§ Data:
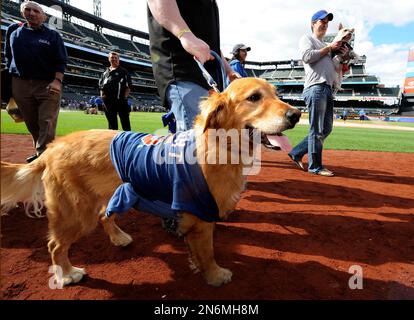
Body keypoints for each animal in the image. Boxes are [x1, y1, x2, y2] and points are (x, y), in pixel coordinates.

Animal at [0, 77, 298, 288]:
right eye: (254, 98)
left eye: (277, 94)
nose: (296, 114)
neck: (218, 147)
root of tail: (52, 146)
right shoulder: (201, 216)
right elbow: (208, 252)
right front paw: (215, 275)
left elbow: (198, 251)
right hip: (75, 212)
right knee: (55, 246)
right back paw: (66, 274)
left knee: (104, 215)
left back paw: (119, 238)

--

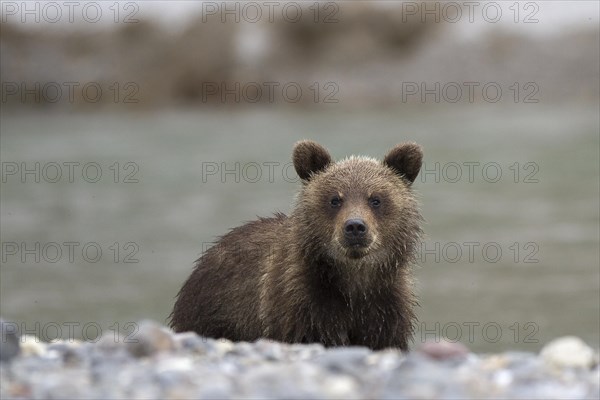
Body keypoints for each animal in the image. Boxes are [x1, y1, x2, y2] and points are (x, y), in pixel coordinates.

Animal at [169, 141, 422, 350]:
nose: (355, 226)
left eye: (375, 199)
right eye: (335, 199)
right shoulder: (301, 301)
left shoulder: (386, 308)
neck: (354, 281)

--

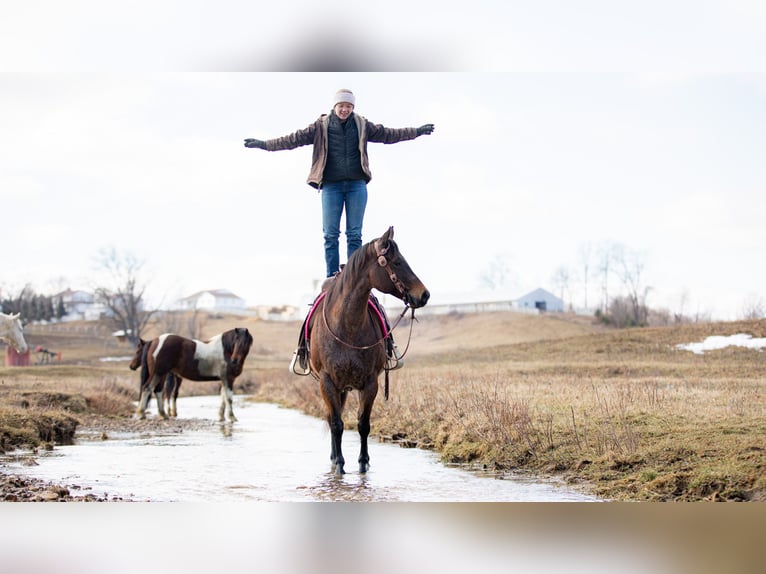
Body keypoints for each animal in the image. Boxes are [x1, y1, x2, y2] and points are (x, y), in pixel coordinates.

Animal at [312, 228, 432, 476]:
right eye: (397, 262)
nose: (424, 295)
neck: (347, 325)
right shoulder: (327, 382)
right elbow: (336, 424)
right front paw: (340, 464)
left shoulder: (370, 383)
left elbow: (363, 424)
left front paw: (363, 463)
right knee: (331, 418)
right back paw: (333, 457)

§ Work to complete:
Please make an exact copy of the lines above from the line with "right knee: (55, 246)" through the line with "left back paw: (119, 238)", both ends included.

§ Task result:
right knee: (55, 246)
right back paw: (66, 274)
left knee: (104, 215)
left back paw: (119, 238)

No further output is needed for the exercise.